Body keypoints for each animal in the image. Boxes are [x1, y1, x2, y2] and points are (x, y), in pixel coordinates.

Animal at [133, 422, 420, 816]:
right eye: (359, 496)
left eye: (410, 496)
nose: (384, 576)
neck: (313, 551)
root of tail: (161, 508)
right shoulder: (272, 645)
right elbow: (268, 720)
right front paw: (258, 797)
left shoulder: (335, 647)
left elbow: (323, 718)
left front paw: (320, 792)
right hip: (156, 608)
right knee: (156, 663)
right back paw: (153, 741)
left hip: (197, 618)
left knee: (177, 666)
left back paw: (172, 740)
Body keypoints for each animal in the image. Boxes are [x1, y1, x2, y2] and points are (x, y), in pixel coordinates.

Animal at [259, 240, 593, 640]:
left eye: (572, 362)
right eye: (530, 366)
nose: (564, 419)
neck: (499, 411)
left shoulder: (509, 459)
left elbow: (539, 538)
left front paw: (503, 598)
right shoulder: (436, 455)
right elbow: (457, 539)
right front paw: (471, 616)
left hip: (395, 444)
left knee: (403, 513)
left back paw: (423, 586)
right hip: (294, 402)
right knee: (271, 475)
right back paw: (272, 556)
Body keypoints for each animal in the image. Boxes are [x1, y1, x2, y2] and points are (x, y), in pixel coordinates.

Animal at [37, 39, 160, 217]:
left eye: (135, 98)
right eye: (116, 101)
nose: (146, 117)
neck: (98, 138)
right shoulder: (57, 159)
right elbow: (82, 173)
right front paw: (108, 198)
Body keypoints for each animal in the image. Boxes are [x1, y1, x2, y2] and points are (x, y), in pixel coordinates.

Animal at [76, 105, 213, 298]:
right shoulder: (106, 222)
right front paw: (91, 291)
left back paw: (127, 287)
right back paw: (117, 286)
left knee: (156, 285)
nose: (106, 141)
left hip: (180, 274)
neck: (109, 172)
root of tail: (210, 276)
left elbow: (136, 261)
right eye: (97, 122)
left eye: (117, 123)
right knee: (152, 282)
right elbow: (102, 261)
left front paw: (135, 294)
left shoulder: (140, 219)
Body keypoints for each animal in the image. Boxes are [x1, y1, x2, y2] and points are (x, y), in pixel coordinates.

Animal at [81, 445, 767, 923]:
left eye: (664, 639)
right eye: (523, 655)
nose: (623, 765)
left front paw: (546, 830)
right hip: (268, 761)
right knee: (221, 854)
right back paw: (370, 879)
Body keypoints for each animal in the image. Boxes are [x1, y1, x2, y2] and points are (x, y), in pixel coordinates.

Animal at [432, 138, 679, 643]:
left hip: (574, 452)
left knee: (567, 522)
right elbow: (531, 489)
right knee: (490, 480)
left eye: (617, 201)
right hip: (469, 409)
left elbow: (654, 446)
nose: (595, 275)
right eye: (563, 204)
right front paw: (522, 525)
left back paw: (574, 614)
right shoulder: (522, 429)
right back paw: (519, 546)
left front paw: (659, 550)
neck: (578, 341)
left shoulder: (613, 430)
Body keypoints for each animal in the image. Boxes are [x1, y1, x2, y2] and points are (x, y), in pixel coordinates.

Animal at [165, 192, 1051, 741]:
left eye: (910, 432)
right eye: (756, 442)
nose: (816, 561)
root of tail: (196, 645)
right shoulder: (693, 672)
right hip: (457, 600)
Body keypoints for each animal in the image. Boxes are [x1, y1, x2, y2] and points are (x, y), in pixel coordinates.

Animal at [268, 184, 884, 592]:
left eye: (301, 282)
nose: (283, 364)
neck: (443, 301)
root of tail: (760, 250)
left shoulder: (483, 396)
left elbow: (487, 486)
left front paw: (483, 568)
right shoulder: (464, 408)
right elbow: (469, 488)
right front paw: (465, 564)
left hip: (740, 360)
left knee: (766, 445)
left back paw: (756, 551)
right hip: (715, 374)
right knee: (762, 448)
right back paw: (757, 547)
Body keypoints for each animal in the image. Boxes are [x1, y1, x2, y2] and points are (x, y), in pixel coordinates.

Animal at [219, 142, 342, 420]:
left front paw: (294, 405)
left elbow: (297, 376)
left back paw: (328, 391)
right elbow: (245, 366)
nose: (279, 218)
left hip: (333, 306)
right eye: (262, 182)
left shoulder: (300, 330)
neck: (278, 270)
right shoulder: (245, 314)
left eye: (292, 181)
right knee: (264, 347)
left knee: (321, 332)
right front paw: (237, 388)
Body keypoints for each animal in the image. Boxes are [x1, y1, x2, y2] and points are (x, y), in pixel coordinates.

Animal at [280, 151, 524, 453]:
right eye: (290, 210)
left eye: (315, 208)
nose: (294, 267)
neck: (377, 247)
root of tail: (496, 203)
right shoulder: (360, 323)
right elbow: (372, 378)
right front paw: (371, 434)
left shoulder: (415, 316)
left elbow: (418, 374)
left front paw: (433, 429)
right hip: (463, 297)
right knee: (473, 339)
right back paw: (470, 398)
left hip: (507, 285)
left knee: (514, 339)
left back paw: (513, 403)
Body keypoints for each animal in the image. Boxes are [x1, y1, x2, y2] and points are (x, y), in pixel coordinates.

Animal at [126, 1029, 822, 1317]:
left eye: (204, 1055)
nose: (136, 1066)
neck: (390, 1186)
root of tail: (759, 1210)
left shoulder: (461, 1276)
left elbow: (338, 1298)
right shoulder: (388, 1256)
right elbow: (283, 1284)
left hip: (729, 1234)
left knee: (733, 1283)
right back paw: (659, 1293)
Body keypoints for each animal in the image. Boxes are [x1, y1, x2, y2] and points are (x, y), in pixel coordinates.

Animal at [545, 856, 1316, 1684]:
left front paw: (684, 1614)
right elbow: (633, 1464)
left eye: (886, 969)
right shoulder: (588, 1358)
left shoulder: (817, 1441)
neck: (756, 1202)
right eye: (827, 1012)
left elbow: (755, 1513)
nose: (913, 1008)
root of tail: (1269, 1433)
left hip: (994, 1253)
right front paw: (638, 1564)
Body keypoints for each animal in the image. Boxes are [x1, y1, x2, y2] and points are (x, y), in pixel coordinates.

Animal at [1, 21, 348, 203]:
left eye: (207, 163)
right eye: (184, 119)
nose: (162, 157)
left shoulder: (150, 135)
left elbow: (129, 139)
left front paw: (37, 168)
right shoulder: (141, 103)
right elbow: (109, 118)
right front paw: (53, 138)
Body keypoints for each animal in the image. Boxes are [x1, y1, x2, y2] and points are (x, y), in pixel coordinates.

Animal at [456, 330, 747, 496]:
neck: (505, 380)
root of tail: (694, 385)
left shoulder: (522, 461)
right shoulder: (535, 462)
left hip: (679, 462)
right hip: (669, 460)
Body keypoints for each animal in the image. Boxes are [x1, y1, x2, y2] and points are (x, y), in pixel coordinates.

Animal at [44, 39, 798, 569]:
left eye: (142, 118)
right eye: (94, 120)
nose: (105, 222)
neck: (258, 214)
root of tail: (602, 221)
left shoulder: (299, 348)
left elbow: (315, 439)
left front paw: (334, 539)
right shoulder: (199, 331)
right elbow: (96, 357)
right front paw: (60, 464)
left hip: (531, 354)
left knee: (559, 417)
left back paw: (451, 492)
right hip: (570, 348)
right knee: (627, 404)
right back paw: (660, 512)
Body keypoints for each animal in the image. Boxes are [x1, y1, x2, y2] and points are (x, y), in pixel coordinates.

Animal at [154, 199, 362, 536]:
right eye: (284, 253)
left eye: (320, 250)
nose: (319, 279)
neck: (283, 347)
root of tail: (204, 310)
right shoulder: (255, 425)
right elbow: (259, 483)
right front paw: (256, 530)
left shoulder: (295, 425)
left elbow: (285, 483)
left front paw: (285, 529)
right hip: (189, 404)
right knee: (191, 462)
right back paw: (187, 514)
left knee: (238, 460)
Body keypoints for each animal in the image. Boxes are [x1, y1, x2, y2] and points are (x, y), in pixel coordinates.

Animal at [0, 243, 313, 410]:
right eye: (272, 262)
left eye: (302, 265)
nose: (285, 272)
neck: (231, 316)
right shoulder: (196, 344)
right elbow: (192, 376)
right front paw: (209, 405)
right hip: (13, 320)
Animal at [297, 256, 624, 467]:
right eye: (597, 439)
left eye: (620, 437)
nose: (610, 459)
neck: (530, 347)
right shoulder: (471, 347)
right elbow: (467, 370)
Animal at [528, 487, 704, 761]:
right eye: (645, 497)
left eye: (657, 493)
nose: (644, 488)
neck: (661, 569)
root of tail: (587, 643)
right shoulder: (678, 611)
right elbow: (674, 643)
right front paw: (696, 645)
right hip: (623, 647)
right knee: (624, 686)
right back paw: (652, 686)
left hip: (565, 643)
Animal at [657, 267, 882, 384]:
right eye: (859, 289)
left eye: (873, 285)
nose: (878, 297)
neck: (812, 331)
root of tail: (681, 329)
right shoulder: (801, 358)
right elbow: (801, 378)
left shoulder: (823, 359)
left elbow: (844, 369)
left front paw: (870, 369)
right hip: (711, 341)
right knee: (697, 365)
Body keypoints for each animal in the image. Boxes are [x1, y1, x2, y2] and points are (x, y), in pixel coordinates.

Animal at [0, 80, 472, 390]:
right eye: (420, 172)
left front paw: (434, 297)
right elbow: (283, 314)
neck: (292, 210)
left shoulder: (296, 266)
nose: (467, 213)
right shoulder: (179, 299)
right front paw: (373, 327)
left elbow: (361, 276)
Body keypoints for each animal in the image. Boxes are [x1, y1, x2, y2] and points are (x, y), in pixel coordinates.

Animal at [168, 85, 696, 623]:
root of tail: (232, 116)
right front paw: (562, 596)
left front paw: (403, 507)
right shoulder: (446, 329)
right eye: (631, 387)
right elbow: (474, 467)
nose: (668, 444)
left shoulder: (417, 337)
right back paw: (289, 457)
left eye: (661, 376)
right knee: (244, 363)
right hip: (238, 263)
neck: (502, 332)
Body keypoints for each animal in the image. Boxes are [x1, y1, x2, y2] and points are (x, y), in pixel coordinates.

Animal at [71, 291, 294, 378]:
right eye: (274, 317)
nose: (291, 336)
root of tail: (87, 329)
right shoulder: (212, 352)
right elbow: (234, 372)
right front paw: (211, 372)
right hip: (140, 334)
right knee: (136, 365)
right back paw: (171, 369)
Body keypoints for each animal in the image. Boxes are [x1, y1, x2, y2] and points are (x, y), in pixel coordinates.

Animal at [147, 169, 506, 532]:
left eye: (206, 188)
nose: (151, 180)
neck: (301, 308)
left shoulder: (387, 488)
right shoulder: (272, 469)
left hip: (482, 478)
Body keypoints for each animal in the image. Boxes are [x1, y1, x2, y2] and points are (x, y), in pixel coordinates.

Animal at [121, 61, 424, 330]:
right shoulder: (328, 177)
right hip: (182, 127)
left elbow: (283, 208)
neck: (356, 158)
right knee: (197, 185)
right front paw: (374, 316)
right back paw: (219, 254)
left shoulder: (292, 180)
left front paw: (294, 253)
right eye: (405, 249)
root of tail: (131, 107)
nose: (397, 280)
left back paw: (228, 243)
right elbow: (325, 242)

====

> What you need to do: Starting at the first line of the records above, please copy every line exactly through the line containing "left back paw: (172, 740)", and stop there.

> Answer:
Body keypoints for each animal in the image. Boxes are [x1, y1, x2, y2] and points are (x, y), in pixel coordinates.

Animal at [133, 422, 420, 816]:
right eye: (359, 496)
left eye: (410, 496)
nose: (384, 576)
neck: (313, 551)
root of tail: (161, 508)
right shoulder: (272, 645)
right elbow: (268, 720)
right front paw: (258, 797)
left shoulder: (335, 647)
left elbow: (323, 718)
left front paw: (320, 792)
right hip: (156, 608)
right knee: (156, 663)
right back paw: (153, 741)
left hip: (197, 618)
left knee: (177, 666)
left back paw: (172, 740)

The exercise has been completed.